# Mountain Chalet Faller 130277



## MichaelE (Mar 7, 2018)

I completed a small Chalet kit from Faller today. It fits right where I wanted it to, and that is at the three tunnel openings before coming in to Oberrittersgruen. Must be really noisy at night.

This is my first whethering attempt too in around 30 years. I used matt acrylics and a gloss acrylic on the facia and gutters. I didn"t like the OD green that Faller molded these parts in so I repainted them to a more 'cheerful' green color.

It's also lighted with an LED, but it is sort of a blue-ish color. They were older white LED's I found in my parts box from my 727 sim build.


----------



## Old_Hobo (Feb 20, 2014)

Very nice build! :thumbsup:

Kind of an odd place for it though.....


----------



## Stumpy (Mar 19, 2013)

Well done.


----------



## MichaelE (Mar 7, 2018)

Old_Hobo said:


> Very nice build! :thumbsup:
> 
> Kind of an odd place for it though.....


Thanks.

In Germany, Austria, and Switzerland, buildings such as this were often owned by the railroad for relief train crews near a station.

I have found out that many of these were sold off in the '80's and '90's and purchased by rail fans as summer homes and vacation homes.

Now, I did not know this before I placed the building and just out of dumb luck I got it right.

This was explained to me on my Euro rail forum by the natives.

I just liked the building and the location for it.

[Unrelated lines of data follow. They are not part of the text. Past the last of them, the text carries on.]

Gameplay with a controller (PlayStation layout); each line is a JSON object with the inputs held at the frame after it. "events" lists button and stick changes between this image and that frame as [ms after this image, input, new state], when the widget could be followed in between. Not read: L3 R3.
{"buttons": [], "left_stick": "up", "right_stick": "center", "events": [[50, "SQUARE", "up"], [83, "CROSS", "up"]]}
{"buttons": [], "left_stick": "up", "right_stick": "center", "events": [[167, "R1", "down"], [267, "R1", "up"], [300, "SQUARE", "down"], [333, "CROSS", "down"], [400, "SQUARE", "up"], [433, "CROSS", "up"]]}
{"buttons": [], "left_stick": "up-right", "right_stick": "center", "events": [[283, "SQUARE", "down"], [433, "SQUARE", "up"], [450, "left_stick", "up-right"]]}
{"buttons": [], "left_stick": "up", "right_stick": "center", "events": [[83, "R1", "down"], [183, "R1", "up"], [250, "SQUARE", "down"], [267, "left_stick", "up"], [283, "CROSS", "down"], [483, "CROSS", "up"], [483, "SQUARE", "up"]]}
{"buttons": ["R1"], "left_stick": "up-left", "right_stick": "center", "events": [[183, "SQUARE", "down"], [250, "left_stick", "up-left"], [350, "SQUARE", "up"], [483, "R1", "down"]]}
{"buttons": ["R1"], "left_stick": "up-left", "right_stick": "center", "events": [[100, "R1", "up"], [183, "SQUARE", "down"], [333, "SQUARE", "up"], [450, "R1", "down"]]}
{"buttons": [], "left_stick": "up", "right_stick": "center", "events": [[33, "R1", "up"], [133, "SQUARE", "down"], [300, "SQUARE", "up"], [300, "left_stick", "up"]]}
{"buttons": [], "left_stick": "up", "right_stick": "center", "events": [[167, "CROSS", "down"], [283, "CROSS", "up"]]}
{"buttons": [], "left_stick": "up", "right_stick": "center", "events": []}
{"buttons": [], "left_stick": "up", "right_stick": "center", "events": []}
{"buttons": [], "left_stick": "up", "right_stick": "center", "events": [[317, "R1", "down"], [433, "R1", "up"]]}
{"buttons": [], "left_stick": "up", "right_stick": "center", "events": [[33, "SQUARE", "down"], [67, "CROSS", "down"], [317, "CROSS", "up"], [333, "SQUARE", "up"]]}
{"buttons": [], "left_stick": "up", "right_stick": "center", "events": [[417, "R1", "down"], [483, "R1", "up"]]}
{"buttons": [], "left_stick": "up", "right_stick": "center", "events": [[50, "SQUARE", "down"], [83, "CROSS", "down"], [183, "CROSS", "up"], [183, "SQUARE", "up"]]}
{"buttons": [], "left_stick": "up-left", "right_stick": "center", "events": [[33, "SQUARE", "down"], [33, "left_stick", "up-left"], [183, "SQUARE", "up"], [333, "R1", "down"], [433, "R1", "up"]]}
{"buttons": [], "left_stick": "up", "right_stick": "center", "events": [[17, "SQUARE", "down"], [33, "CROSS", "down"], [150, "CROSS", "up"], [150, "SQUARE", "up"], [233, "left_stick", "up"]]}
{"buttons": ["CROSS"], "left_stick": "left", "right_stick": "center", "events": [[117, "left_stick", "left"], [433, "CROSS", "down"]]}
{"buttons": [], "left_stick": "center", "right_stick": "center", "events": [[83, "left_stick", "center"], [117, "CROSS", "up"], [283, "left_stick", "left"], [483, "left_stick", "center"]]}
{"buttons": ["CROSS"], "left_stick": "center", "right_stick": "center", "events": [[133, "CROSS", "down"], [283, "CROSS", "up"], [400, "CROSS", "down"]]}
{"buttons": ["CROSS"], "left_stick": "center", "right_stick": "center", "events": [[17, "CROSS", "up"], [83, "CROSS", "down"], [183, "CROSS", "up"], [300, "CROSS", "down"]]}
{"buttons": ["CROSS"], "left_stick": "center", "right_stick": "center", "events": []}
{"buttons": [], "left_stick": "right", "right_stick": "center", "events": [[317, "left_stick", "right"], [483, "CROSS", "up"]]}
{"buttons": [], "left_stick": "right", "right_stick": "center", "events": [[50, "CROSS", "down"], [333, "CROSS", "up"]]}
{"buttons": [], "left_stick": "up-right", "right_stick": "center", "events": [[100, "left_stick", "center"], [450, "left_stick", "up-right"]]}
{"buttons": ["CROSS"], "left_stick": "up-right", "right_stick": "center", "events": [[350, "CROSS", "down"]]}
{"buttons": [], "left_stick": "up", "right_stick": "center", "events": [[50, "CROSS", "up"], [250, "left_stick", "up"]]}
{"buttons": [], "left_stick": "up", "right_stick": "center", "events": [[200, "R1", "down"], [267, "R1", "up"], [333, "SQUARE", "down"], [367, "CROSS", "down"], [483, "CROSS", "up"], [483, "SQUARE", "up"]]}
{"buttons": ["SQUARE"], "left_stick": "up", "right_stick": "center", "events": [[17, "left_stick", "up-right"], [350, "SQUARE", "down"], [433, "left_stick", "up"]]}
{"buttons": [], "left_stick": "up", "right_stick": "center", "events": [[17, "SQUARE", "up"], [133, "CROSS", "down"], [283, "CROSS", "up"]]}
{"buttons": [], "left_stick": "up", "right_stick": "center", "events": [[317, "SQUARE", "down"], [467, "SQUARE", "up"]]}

It was originally going to be placed at the top of the mountain overlook over the main line tunnel entrances, but I have a small mountain chapel that is going to occupy that spot.


----------



## Guest (Jun 1, 2019)

You did a nice job on the chalet, Michael. It makes a very nice scene.


----------



## Gramps (Feb 28, 2016)

Nice work as usual.


----------